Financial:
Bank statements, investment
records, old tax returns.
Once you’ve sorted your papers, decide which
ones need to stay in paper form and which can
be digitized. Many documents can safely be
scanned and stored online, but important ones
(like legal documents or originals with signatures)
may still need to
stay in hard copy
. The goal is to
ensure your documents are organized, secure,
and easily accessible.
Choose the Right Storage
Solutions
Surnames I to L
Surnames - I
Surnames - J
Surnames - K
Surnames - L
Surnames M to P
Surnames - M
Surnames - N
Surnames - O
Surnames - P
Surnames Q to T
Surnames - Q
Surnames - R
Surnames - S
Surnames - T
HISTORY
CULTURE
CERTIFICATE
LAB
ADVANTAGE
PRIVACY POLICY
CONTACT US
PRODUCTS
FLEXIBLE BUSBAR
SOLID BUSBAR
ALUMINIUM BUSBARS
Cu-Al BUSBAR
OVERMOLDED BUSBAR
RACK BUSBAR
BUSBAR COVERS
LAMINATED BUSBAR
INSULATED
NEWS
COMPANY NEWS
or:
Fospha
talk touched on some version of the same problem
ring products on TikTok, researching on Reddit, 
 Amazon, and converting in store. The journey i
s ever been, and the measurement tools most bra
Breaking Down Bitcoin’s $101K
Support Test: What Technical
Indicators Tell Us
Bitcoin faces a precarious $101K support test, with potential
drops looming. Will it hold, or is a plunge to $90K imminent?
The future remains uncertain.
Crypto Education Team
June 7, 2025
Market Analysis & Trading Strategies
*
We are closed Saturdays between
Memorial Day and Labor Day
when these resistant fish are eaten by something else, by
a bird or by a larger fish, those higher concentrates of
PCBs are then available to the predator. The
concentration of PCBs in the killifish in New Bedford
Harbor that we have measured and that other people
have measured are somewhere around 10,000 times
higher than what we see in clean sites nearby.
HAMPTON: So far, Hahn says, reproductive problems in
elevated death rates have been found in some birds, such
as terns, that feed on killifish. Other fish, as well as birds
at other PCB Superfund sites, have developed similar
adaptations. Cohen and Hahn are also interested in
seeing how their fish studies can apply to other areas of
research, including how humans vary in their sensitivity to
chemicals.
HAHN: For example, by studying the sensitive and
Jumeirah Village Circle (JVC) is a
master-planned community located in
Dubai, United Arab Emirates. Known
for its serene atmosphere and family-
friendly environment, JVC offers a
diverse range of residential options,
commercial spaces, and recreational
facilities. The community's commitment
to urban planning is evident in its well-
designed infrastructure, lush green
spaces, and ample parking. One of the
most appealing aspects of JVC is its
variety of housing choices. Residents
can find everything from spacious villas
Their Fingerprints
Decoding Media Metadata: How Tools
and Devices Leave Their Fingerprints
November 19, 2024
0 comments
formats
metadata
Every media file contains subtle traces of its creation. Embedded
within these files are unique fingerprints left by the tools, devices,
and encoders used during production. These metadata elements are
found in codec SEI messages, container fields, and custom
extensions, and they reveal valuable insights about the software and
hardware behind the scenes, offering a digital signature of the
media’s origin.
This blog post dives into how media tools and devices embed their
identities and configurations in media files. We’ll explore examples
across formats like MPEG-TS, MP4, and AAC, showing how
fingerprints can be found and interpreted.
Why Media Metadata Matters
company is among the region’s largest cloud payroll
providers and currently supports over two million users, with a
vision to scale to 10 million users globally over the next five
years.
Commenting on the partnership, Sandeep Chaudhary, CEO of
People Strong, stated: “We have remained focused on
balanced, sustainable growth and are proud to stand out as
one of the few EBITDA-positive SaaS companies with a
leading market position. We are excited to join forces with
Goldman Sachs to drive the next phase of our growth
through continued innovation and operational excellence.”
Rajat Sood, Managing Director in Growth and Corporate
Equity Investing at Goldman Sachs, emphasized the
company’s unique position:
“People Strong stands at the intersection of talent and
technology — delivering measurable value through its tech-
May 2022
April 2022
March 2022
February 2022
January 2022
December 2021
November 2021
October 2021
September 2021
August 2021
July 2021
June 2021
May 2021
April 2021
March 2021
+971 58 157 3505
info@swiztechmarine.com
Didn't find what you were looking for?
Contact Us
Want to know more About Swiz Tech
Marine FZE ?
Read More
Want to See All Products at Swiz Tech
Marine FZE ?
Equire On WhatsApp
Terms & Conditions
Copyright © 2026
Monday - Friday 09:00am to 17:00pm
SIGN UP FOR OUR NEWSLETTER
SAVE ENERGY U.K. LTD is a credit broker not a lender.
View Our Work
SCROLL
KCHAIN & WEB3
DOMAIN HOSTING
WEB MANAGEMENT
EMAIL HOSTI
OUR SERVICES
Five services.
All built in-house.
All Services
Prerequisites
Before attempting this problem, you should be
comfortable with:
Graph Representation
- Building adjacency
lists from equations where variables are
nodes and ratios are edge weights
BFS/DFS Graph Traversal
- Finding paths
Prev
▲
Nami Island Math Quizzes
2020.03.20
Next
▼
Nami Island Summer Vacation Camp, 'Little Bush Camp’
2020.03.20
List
◆ ◆ ◆ ◆
▶ **Instruction**: Copy out all of the data above word for word, keeping every line as it appears.

▶ **Written response**:
Financial:
Bank statements, investment
records, old tax returns.
Once you’ve sorted your papers, decide which
ones need to stay in paper form and which can
be digitized. Many documents can safely be
scanned and stored online, but important ones
(like legal documents or originals with signatures)
may still need to
stay in hard copy
. The goal is to
ensure your documents are organized, secure,
and easily accessible.
Choose the Right Storage
Solutions
Surnames I to L
Surnames - I
Surnames - J
Surnames - K
Surnames - L
Surnames M to P
Surnames - M
Surnames - N
Surnames - O
Surnames - P
Surnames Q to T
Surnames - Q
Surnames - R
Surnames - S
Surnames - T
HISTORY
CULTURE
CERTIFICATE
LAB
ADVANTAGE
PRIVACY POLICY
CONTACT US
PRODUCTS
FLEXIBLE BUSBAR
SOLID BUSBAR
ALUMINIUM BUSBARS
Cu-Al BUSBAR
OVERMOLDED BUSBAR
RACK BUSBAR
BUSBAR COVERS
LAMINATED BUSBAR
INSULATED
NEWS
COMPANY NEWS
or:
Fospha
talk touched on some version of the same problem
ring products on TikTok, researching on Reddit, 
 Amazon, and converting in store. The journey i
s ever been, and the measurement tools most bra
Breaking Down Bitcoin’s $101K
Support Test: What Technical
Indicators Tell Us
Bitcoin faces a precarious $101K support test, with potential
drops looming. Will it hold, or is a plunge to $90K imminent?
The future remains uncertain.
Crypto Education Team
June 7, 2025
Market Analysis & Trading Strategies
*
We are closed Saturdays between
Memorial Day and Labor Day
when these resistant fish are eaten by something else, by
a bird or by a larger fish, those higher concentrates of
PCBs are then available to the predator. The
concentration of PCBs in the killifish in New Bedford
Harbor that we have measured and that other people
have measured are somewhere around 10,000 times
higher than what we see in clean sites nearby.
HAMPTON: So far, Hahn says, reproductive problems in
elevated death rates have been found in some birds, such
as terns, that feed on killifish. Other fish, as well as birds
at other PCB Superfund sites, have developed similar
adaptations. Cohen and Hahn are also interested in
seeing how their fish studies can apply to other areas of
research, including how humans vary in their sensitivity to
chemicals.
HAHN: For example, by studying the sensitive and
Jumeirah Village Circle (JVC) is a
master-planned community located in
Dubai, United Arab Emirates. Known
for its serene atmosphere and family-
friendly environment, JVC offers a
diverse range of residential options,
commercial spaces, and recreational
facilities. The community's commitment
to urban planning is evident in its well-
designed infrastructure, lush green
spaces, and ample parking. One of the
most appealing aspects of JVC is its
variety of housing choices. Residents
can find everything from spacious villas
Their Fingerprints
Decoding Media Metadata: How Tools
and Devices Leave Their Fingerprints
November 19, 2024
0 comments
formats
metadata
Every media file contains subtle traces of its creation. Embedded
within these files are unique fingerprints left by the tools, devices,
and encoders used during production. These metadata elements are
found in codec SEI messages, container fields, and custom
extensions, and they reveal valuable insights about the software and
hardware behind the scenes, offering a digital signature of the
media’s origin.
This blog post dives into how media tools and devices embed their
identities and configurations in media files. We’ll explore examples
across formats like MPEG-TS, MP4, and AAC, showing how
fingerprints can be found and interpreted.
Why Media Metadata Matters
company is among the region’s largest cloud payroll
providers and currently supports over two million users, with a
vision to scale to 10 million users globally over the next five
years.
Commenting on the partnership, Sandeep Chaudhary, CEO of
People Strong, stated: “We have remained focused on
balanced, sustainable growth and are proud to stand out as
one of the few EBITDA-positive SaaS companies with a
leading market position. We are excited to join forces with
Goldman Sachs to drive the next phase of our growth
through continued innovation and operational excellence.”
Rajat Sood, Managing Director in Growth and Corporate
Equity Investing at Goldman Sachs, emphasized the
company’s unique position:
“People Strong stands at the intersection of talent and
technology — delivering measurable value through its tech-
May 2022
April 2022
March 2022
February 2022
January 2022
December 2021
November 2021
October 2021
September 2021
August 2021
July 2021
June 2021
May 2021
April 2021
March 2021
+971 58 157 3505
info@swiztechmarine.com
Didn't find what you were looking for?
Contact Us
Want to know more About Swiz Tech
Marine FZE ?
Read More
Want to See All Products at Swiz Tech
Marine FZE ?
Equire On WhatsApp
Terms & Conditions
Copyright © 2026
Monday - Friday 09:00am to 17:00pm
SIGN UP FOR OUR NEWSLETTER
SAVE ENERGY U.K. LTD is a credit broker not a lender.
View Our Work
SCROLL
KCHAIN & WEB3
DOMAIN HOSTING
WEB MANAGEMENT
EMAIL HOSTI
OUR SERVICES
Five services.
All built in-house.
All Services
Prerequisites
Before attempting this problem, you should be
comfortable with:
Graph Representation
- Building adjacency
lists from equations where variables are
nodes and ratios are edge weights
BFS/DFS Graph Traversal
- Finding paths
Prev
▲
Nami Island Math Quizzes
2020.03.20
Next
▼
Nami Island Summer Vacation Camp, 'Little Bush Camp’
2020.03.20
List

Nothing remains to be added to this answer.